15.8.09

Oitava elegia, de Rilke

Dedicada à Rudolf Kassner.

"Com todos seus olhos, a criatura vê o aberto. Somente nossos olhos parecem voltados, postos como armadilhas em tôrno da criatura, de sua livre passagem. O que está fora, nós não o lemos se não no olhar do animal, pois, a jovem criança está já voltada por nós e forçada a ver as formas diante de si, ao invés de desvendar esta abertura, tão profunda como a face do animal, livre de toda morte. Quanto a nós, é somente morte o que vemos. O animal sempre livre têm seu fim atrás e diante dele Deus. E quando ele se move, é para pertencer à eternidade, como os movimentos das fontes. Nós não temos um dia sequer, diante de nós, o puro espaço ao qual as flores se abrem infinitamente. É sempre o mundo e jamais, saído do nada, o lugar que é de parte alguma, a pureza que nada vigia mas que se respira, que se conhece infinito, que nada cobiça. Criança, tal aí se perde no silêncio e é perturbada. Ou tal outro morto o é. Pois perto da morte não a veem mais, o olhar se fixa e se torna talvez aquele do animal. Os amantes, não sendo o outro que mascara a vista, estariam muito próximos. Eles se admiram...

Atrás do outro, qualquer coisa se abre inadvertidamente... Mas ninguém jamais ultrapassa o outro e de novo tudo re-torna-se o mundo. Sempre voltados para a criação, não é se não nela que nós avistamos o reflexo da liberdade que nos encobre de sombra, ou quando um animal mudo nos atravessa com seu olhar levantado. É bem isso o destino: se manter em face, nada de outro, sempre em face.

Se tivesse uma consciência como a nossa, no aminal seguro de si que vem ao nosso encontro, seu movimento nos arrancaria do nosso caminho. Mas seu ser é infinitamente puro, sem limites. É seu olhar em seu estado, puro como a vista das coisas. Lá onde nós vemos o futuro, ele vê o todo e se vê ele mesmo no todo, e salvo, para sempre.

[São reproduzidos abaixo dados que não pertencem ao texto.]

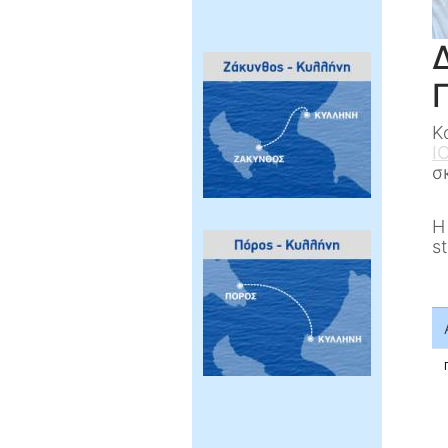
Κ
Ι
σ
Η
s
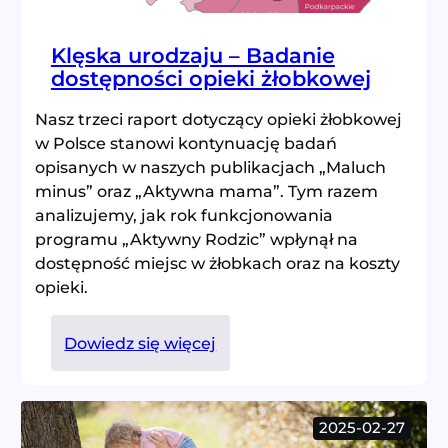
Klęska urodzaju – Badanie
dostępności opieki żłobkowej
Nasz trzeci raport dotyczący opieki żłobkowej
w Polsce stanowi kontynuację badań
opisanych w naszych publikacjach „Maluch
minus” oraz „Aktywna mama”. Tym razem
analizujemy, jak rok funkcjonowania
programu „Aktywny Rodzic” wpłynął na
dostępność miejsc w żłobkach oraz na koszty
opieki.
:
Dowiedz się więcej
Klęska
urodzaju
–
2025-02-27
Badanie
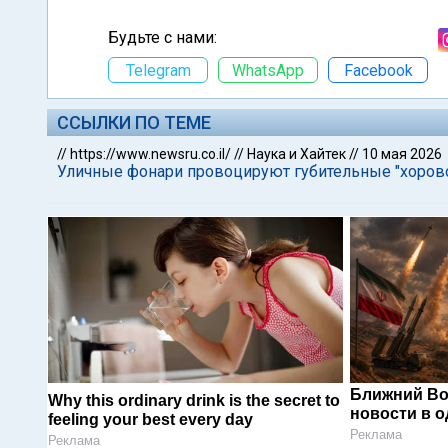
Будьте с нами:
Telegram
WhatsApp
Facebook
ССЫЛКИ ПО ТЕМЕ
//
https://www.newsru.co.il/
//
Наука и Хайтек
//
10 мая 2026
Уличные фонари провоцируют губительные "хорово
Ближний Во
Why this ordinary drink is the secret to
новости в 
feeling your best every day
Реклама
Реклама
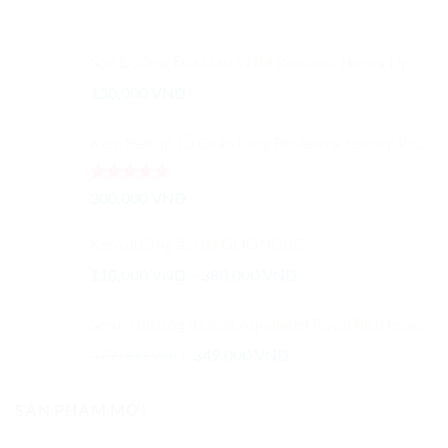
Son Dưỡng Đổi Màu YNM Rainbow Honey Lip Balm
130,000
VND
Kem Se Khít Lỗ Chân Lông Bioderma Sebium Pore Refiner
Được xếp
300,000
VND
hạng
5.00
5 sao
Kem dưỡng ẩm da GOONGBE
Khoảng
110,000
VND
–
380,000
VND
giá:
từ
Serum dưỡng da mặt Aqualabel Royal Rich Essence Nhật Bản
110,000 VND
Giá
Giá
479,000
VND
349,000
VND
đến
gốc
hiện
380,000 VND
là:
tại
SẢN PHẨM MỚI
479,000 VND.
là:
349,000 VND.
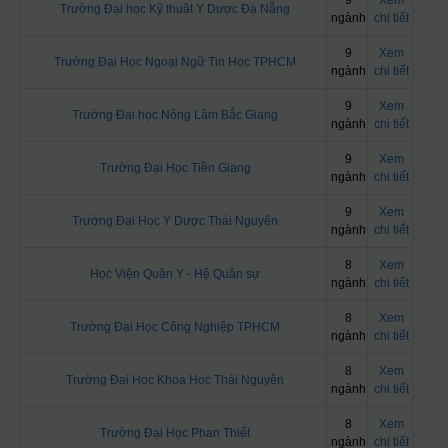
9
Xem
Trường Đại học Kỹ thuật Y Dược Đà Nẵng
ngành
chi tiết
9
Xem
Trường Đại Học Ngoại Ngữ Tin Học TPHCM
ngành
chi tiết
9
Xem
Trường Đại học Nông Lâm Bắc Giang
ngành
chi tiết
9
Xem
Trường Đại Học Tiền Giang
ngành
chi tiết
9
Xem
Trường Đại Học Y Dược Thái Nguyên
ngành
chi tiết
8
Xem
Học Viện Quân Y - Hệ Quân sự
ngành
chi tiết
8
Xem
Trường Đại Học Công Nghiệp TPHCM
ngành
chi tiết
8
Xem
Trường Đại Học Khoa Học Thái Nguyên
ngành
chi tiết
8
Xem
Trường Đại Học Phan Thiết
ngành
chi tiết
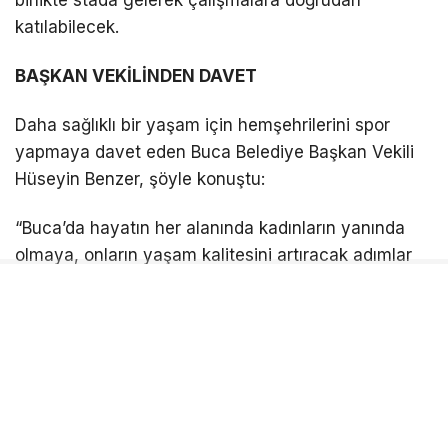
katılabilecek.
BAŞKAN VEKİLİNDEN DAVET
Daha sağlıklı bir yaşam için hemşehrilerini spor
yapmaya davet eden Buca Belediye Başkan Vekili
Hüseyin Benzer, şöyle konuştu:
“Buca’da hayatın her alanında kadınların yanında
olmaya, onların yaşam kalitesini artıracak adımlar
atmaya devam ediyoruz. Yaz boyunca açık
alanlarımızda hemşehrilerimizle yakaladığımız o
müthiş spor enerjisini, şimdi Buca Arena Stadı’mızın
geniş, ferah ve güvenli atmosferine taşıdık.
Amacımız kadınların günün yorgunluğunu ve
stresini atabilecekleri, sosyalleşerek güçlü bir
mahalle dayanışması kurabilecekleri keyifli bir alan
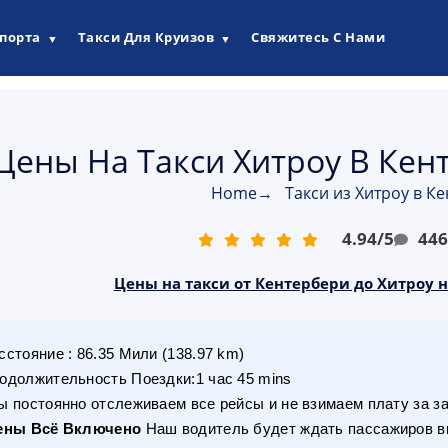
опорта
Такси Для Круизов
Свяжитесь С Нами
▼
▼
Цены На Такси Хитроу В Кен
Home
→
Такси из Хитроу в К
4.94
/
5
44
Цены на такси от Кентербери до Хитроу н
сстояние
:
86.35
Мили
(
138.97
km)
одолжительность Поездки
:
1 час 45 mins
 постоянно отслеживаем все рейсы и не взимаем плату за з
ены Всё Включено
Наш водитель будет ждать пассажиров вн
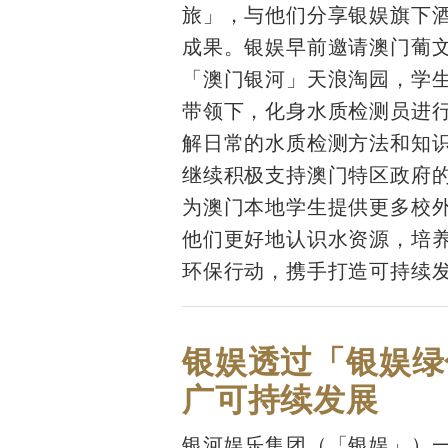
旅」，与他们分享银娱旗下
成果。银娱早前邀请澳门葡
「澳门银河」天浪淘园，学
带领下，化身水质检测员进
解日常的水质检测方法和知
继续积极支持澳门特区政府
为澳门本地学生提供更多校
他们更好地认识水资源，培
环保行动，携手打造可持续
银娱透过「银娱绿
广可持续发展
银河娱乐集团（「银娱」）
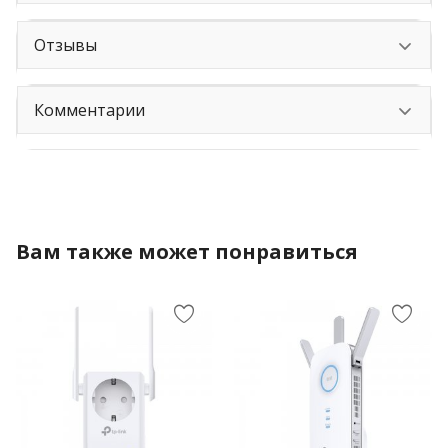
Отзывы
Комментарии
Вам также может понравиться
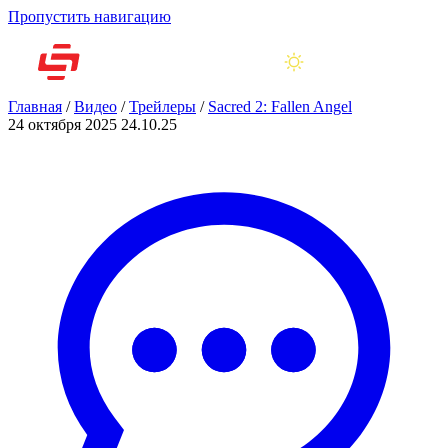
Пропустить навигацию
Главная
/
Видео
/
Трейлеры
/
Sacred 2: Fallen Angel
24 октября 2025
24.10.25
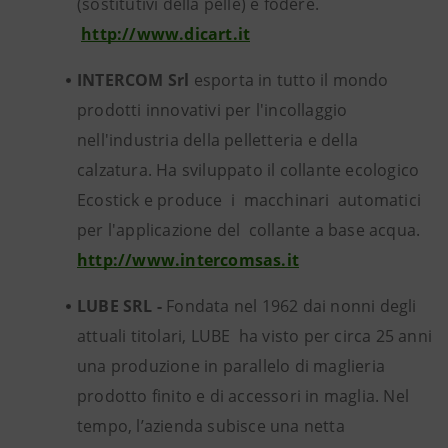
(sostitutivi della pelle) e fodere.
http://www.dicart.it
INTERCOM Srl
esporta in tutto il mondo
prodotti innovativi per l'incollaggio
nell'industria della pelletteria e della
calzatura. Ha sviluppato il collante ecologico
Ecostick e produce i macchinari automatici
per l'applicazione del collante a base acqua.
http://www.intercomsas.it
LUBE SRL -
Fondata nel 1962 dai nonni degli
attuali titolari, LUBE ha visto per circa 25 anni
una produzione in parallelo di maglieria
prodotto finito e di accessori in maglia. Nel
tempo, l’azienda subisce una netta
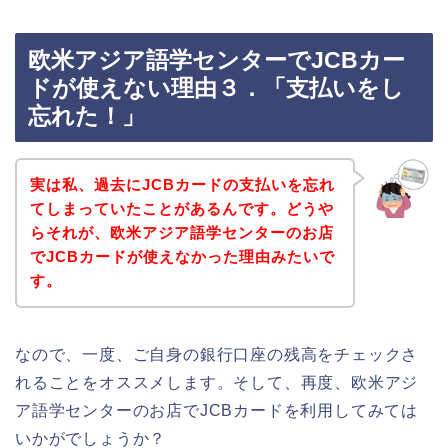
欧米アジア語学センターでJCBカー
ドが使えない理由３．「支払いをし
忘れた！」
実は私、過去にJCBカードの支払いを忘れ
てしまっていたことがあるんです。どうや
らそれが、欧米アジア語学センターのお店
でJCBカードが使えなかった理由みたいで
す。
なので、一度、ご自身の銀行口座の残高をチェックさ
れることをオススメします。そして、再度、欧米アジ
ア語学センターのお店でJCBカードを利用してみては
いかがでしょうか？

E portanto, há no animal se quente e vigilante, o peso e a preocupação de uma grande melancolia. Pois ele leva, ele também, o que assim frequentemente nos subjuga - a lembrança, este sentimento que tudo nos conduz o que tende a já estar muito próximo, muito fiel e de contato muito terno. Aqui tudo é distância e lá tudo era sopro. Depois do primeiro lar, o segundo lhe parece duvidoso e aberto aos ventos. Ó felicidade da pequena criatura que sempre permanece no seio que a levou ao seu termo. Ó felicidade do mosquito que, mesmo na hora de seu casamento, salta no interior do seio - , pois, estar no seio, é tudo. Olha esta segurança amputada do pássaro que, por sua origem, quase sabe de uma e de outra coisa, como se nele estivesse uma alma etrusca, vinda de uma morte que encerra um espaço, coberto por um que é. E quão turvo no voo é um ser nascido de um seio. Como assustado de si mesmo, ele atravessa o ar, assim como o avanço de uma rachadura na taça. É assim como o traço do morcego rasgando a porcelana da noite.

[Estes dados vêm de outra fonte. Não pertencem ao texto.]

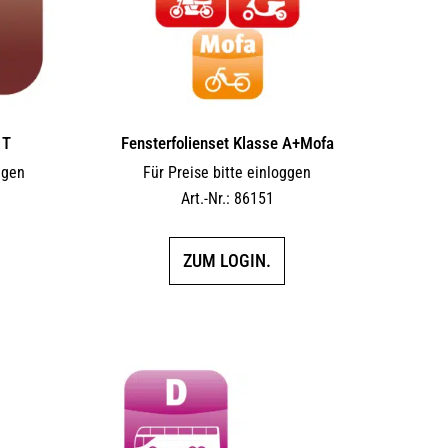
 T
Fensterfolienset Klasse A+Mofa
ggen
Für Preise bitte einloggen
Art.-Nr.: 86151
ZUM LOGIN.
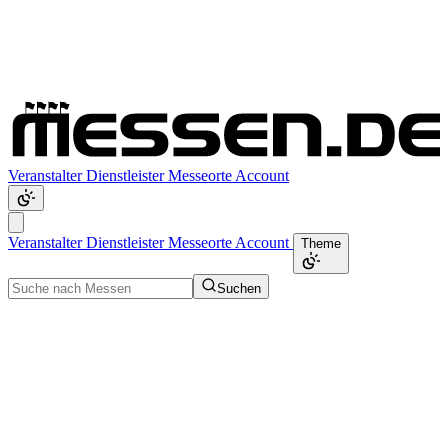
Veranstalter
Dienstleister
Messeorte
Account
Veranstalter
Dienstleister
Messeorte
Account
Theme
Suchen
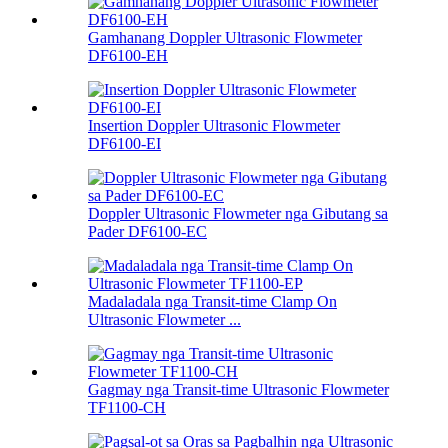
Gamhanang Doppler Ultrasonic Flowmeter
DF6100-EH
Insertion Doppler Ultrasonic Flowmeter
DF6100-EI
Doppler Ultrasonic Flowmeter nga Gibutang sa
Pader DF6100-EC
Madaladala nga Transit-time Clamp On
Ultrasonic Flowmeter ...
Gagmay nga Transit-time Ultrasonic Flowmeter
TF1100-CH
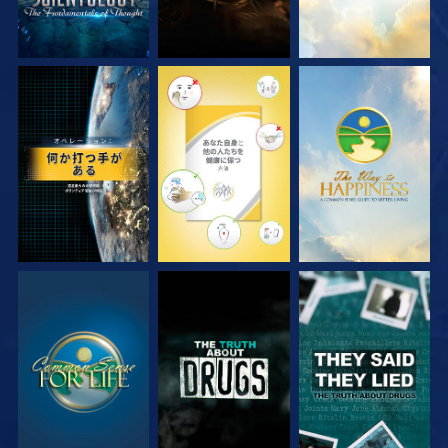
観る
観る
観る
観る
観る
観る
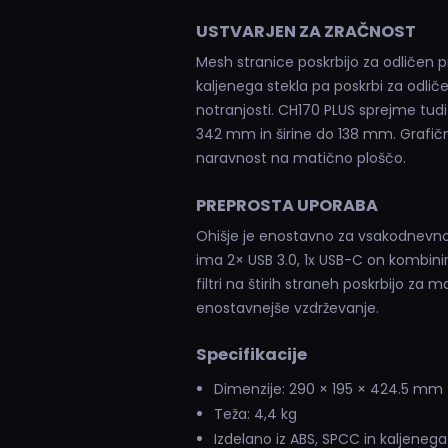
USTVARJEN ZA ZRAČNOST
Mesh stranice poskrbijo za odličen pr
kaljenega stekla pa poskrbi za odl
notranjosti. CH170 PLUS sprejme tudi
342 mm in širine do 138 mm. Grafične
naravnost na matično ploščo.
PREPROSTA UPORABA
Ohišje je enostavno za vsakodnevno
ima 2× USB 3.0, 1x USB-C on kombini
filtri na štirih straneh poskrbijo za m
enostavnejše vzdrževanje.
Specifikacije
Dimenzije: 290 × 195 × 424.5 mm
Teža: 4,4 kg
Izdelano iz ABS, SPCC in kaljenega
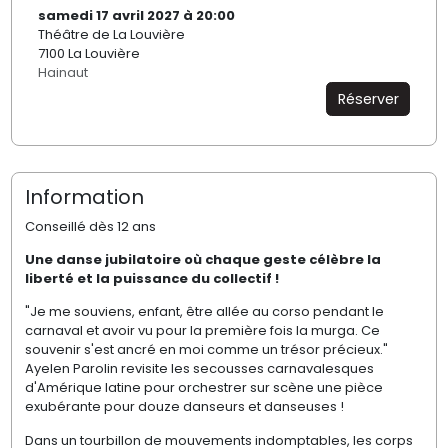
samedi 17 avril 2027 à 20:00
Théâtre de La Louvière
7100 La Louvière
Hainaut
Réserver
Information
Conseillé dès 12 ans
Une danse jubilatoire où chaque geste célèbre la
liberté et la puissance du collectif !
"Je me souviens, enfant, être allée au corso pendant le
carnaval et avoir vu pour la première fois la murga. Ce
souvenir s'est ancré en moi comme un trésor précieux."
Ayelen Parolin revisite les secousses carnavalesques
d'Amérique latine pour orchestrer sur scène une pièce
exubérante pour douze danseurs et danseuses !
Dans un tourbillon de mouvements indomptables, les corps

E nós: espectadores sempre e em todo lugar, voltados para tudo isso e não o ultrapassando jamais. Nós impomos a ordem. Tudo desmorona. Nós re-ordenamos, e nos decompomos nós mesmos.

Quem nos fez virar de modo que, o que quer que façamos, assumimos sempre a atitude daquele que se vai? Na última colina que lhe mostra uma vez ainda todo o vale, ele se vira, se detêm e demora - é assim que vivemos e as despedidas não cessam jamais.”
Elegies de Duin, Rainer Maria Rilke, Paris, 1949.